Job search is a time to be more resilient, creative and resourceful by stepping out of your comfort zone. You can use this period to connect in new ways with your family, religious practices or spiritual beliefs, long-time friends, professional groups, volunteering, etc.
And since you’re in a dynamic and changing life period, it is inspiring to tap into people or situations that challenge your old assumptions. Most surprisingly, there are individuals you don’t know at all who may reach out to you (or you reach out to them) – even in a fleeting way. They may motivate you to leap forward after you’ve been going in circles.
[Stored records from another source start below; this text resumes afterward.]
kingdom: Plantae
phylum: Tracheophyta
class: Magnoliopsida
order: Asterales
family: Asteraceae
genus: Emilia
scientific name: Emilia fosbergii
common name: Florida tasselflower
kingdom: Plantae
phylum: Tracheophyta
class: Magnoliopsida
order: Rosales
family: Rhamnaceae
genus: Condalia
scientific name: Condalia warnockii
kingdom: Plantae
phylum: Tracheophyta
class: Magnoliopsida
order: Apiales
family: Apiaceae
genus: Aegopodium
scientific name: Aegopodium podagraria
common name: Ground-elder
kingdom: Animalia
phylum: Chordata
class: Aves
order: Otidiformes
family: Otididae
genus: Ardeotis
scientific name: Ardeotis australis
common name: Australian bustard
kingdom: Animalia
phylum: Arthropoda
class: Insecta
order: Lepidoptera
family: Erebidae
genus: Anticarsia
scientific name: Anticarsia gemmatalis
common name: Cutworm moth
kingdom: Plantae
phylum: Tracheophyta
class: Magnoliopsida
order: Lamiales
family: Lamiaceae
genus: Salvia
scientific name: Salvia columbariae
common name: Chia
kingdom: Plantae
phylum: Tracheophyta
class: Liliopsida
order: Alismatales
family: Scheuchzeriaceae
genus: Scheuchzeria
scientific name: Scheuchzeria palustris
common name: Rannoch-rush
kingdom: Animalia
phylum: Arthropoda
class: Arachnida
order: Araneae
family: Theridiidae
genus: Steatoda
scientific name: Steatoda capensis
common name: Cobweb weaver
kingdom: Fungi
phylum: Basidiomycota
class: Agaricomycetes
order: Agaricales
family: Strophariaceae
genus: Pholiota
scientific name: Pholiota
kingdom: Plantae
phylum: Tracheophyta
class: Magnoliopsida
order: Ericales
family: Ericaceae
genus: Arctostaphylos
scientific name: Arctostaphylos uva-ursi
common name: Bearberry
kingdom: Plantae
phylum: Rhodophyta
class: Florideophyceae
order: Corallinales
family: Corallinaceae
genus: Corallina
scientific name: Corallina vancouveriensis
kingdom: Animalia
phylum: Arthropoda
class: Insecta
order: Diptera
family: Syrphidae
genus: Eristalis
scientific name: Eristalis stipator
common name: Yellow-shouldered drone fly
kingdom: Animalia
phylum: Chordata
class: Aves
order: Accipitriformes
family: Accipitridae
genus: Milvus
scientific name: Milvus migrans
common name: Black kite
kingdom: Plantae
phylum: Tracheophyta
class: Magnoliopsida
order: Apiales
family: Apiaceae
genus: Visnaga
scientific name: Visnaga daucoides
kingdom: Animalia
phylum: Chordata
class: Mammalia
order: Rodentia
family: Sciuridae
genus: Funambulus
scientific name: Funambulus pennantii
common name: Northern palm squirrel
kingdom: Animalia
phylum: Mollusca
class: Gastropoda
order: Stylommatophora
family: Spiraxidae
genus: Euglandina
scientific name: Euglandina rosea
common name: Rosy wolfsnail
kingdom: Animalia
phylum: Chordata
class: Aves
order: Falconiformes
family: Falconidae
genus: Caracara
I’ve had several people connect with me out of the blue with information that generated a string of connections that led to a potential job, interviews, and even discussions that re-shaped my job focus.
And the people that I’ve found to be the most valuable resources are those that I’ve interacted with in areas initially unrelated to a job search conversation. For example, I was discussing how a picture could be framed, someone walked into the shop, became part of the discussion, and it led to a job referral. That happened in my veterinarian’s office as well.
Another discussion occurred with an employee (former schoolteacher) at a bookstore that led me to re-think whether using other job skills would lead me to a different type of career.
These friendly encounters gave me a boost in my singular quest. And they made me realize that building real connections, not just “me-focused” job contacts, are the most important part of my life journey. It showed me that there is an interesting community that can broaden my thinking if I’m ready to listen.
Yes, there are people I’ve known for years who faded as friends and colleagues during my job search. But for any closed doors, I’ve been disarmed by kindnesses and conversations and help from extraordinary people I didn’t know before, and built some new friendships. I feel better for it.
If you’re open to guidance, the job search process can be a revelation, not just the solitary task of finding a job. And that’s what this journey is really about.
Cynthia Sutherland is a senior human resources professional, focusing primarily on diversity and inclusion and work-life.